Kia ora Koutou,

in 2006 I was a student in a Whitireia poetry class taught by Lynn Davidson. Sarah Delahunty, another playwright, also attended. We both agreed that playwrights (or anyone wanting to write good dialogue), could gain a lot from studying and writing poems.

I was remembering that year and its benefits, recalling that Lynne decreed that we had to write a poem a week and bring it to the weekly class and there were many such days when some frantic writing and rewriting would be done, lines crossed and recrossed while eating a hurriedly made piece of toast and marmite or peanut butter before, with one last scribble and the certainty that this was probably the worst poem ever written (was it even a poem?) I walked out the door and along Courtenay Place to that classroom on the second floor.

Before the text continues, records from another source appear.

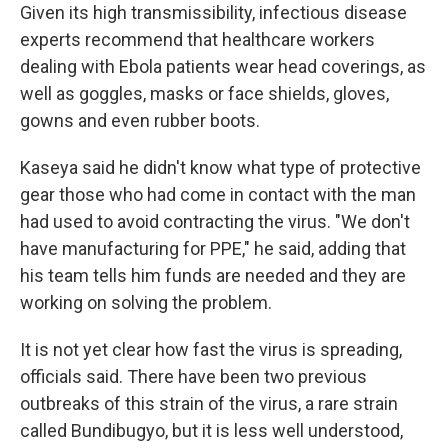
Given its high transmissibility, infectious disease
experts recommend that healthcare workers
dealing with Ebola patients wear head coverings, as
well as goggles, masks or face shields, gloves,
gowns and even rubber boots.
Kaseya said he didn't know what type of protective
gear those who had come in contact with the man
had used to avoid contracting the virus. "We don't
have manufacturing for PPE," he said, adding that
his team tells him funds are needed and they are
working on solving the problem.
It is not yet clear how fast the virus is spreading,
officials said. There have been two previous
outbreaks of this strain of the virus, a rare strain
called Bundibugyo, but it is less well understood,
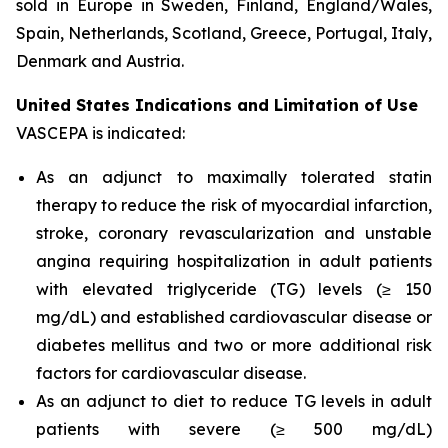
sold in Europe in Sweden, Finland, England/Wales,
Spain, Netherlands, Scotland, Greece, Portugal, Italy,
Denmark and Austria.
United States Indications and Limitation of Use
VASCEPA is indicated:
As an adjunct to maximally tolerated statin
therapy to reduce the risk of myocardial infarction,
stroke, coronary revascularization and unstable
angina requiring hospitalization in adult patients
with elevated triglyceride (TG) levels (≥ 150
mg/dL) and established cardiovascular disease or
diabetes mellitus and two or more additional risk
factors for cardiovascular disease.
As an adjunct to diet to reduce TG levels in adult
patients with severe (≥ 500 mg/dL)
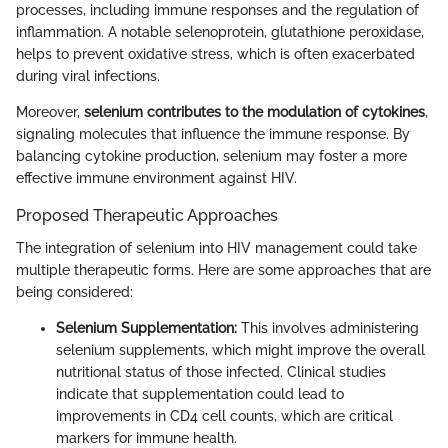
processes, including immune responses and the regulation of
inflammation. A notable selenoprotein, glutathione peroxidase,
helps to prevent oxidative stress, which is often exacerbated
during viral infections.
Moreover,
selenium contributes to the modulation of cytokines
,
signaling molecules that influence the immune response. By
balancing cytokine production, selenium may foster a more
effective immune environment against HIV.
Proposed Therapeutic Approaches
The integration of selenium into HIV management could take
multiple therapeutic forms. Here are some approaches that are
being considered:
Selenium Supplementation:
This involves administering
selenium supplements, which might improve the overall
nutritional status of those infected. Clinical studies
indicate that supplementation could lead to
improvements in CD4 cell counts, which are critical
markers for immune health.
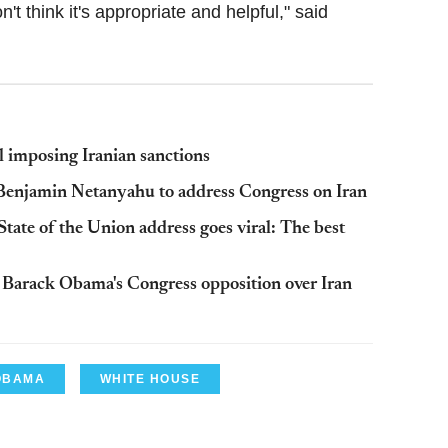
on't think it's appropriate and helpful," said
 imposing Iranian sanctions
 Benjamin Netanyahu to address Congress on Iran
ate of the Union address goes viral: The best
Barack Obama's Congress opposition over Iran
OBAMA
WHITE HOUSE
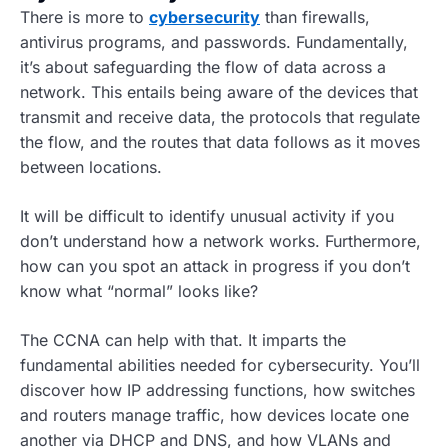
There is more to
cybersecurity
than firewalls,
antivirus programs, and passwords. Fundamentally,
it’s about safeguarding the flow of data across a
network. This entails being aware of the devices that
transmit and receive data, the protocols that regulate
the flow, and the routes that data follows as it moves
between locations.
It will be difficult to identify unusual activity if you
don’t understand how a network works. Furthermore,
how can you spot an attack in progress if you don’t
know what “normal” looks like?
The CCNA can help with that. It imparts the
fundamental abilities needed for cybersecurity. You’ll
discover how IP addressing functions, how switches
and routers manage traffic, how devices locate one
another via DHCP and DNS, and how VLANs and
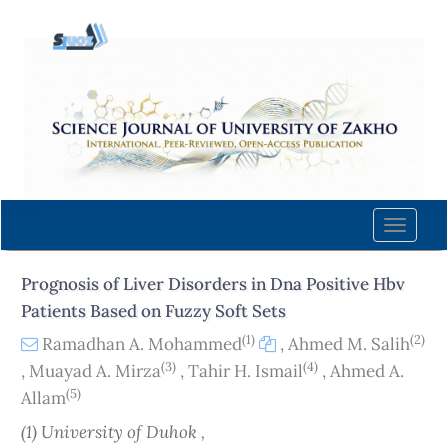
Quick
jump
to
page
content
Main
Navigation
Main
Content
Toggle
Sidebar
naviga
Prognosis of Liver Disorders in Dna Positive Hbv
Patients Based on Fuzzy Soft Sets
(1)
(2)
Ramadhan A. Mohammed
,
Ahmed M. Salih
(3)
(4)
,
Muayad A. Mirza
,
Tahir H. Ismail
,
Ahmed A.
(5)
Allam
(1) University of Duhok ,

I remembered Sarah’s poem, written for one such class and which I always loved because the theme is universal and it seemed appropriate for this present time (or any time perhaps?) so I asked her for permission to publish it on the Busk and she said yes, so here it is… many thanks Sarah.

Renée

If there was somewhere to be safe

If there was somewhere to be safe
I would have found it long ago
made up my fire and crouched there

My head would bow down
thank gods for mercy
ask only to remain beyond their furies.

If there was somewhere to be safe
you would be there with me
the air between us warm with breath

Our eyes would flicker at each other
through the firelight, our whispers
would be wilder than the wind

If there was somewhere to be safe and be with you
I would have found it long before tonight.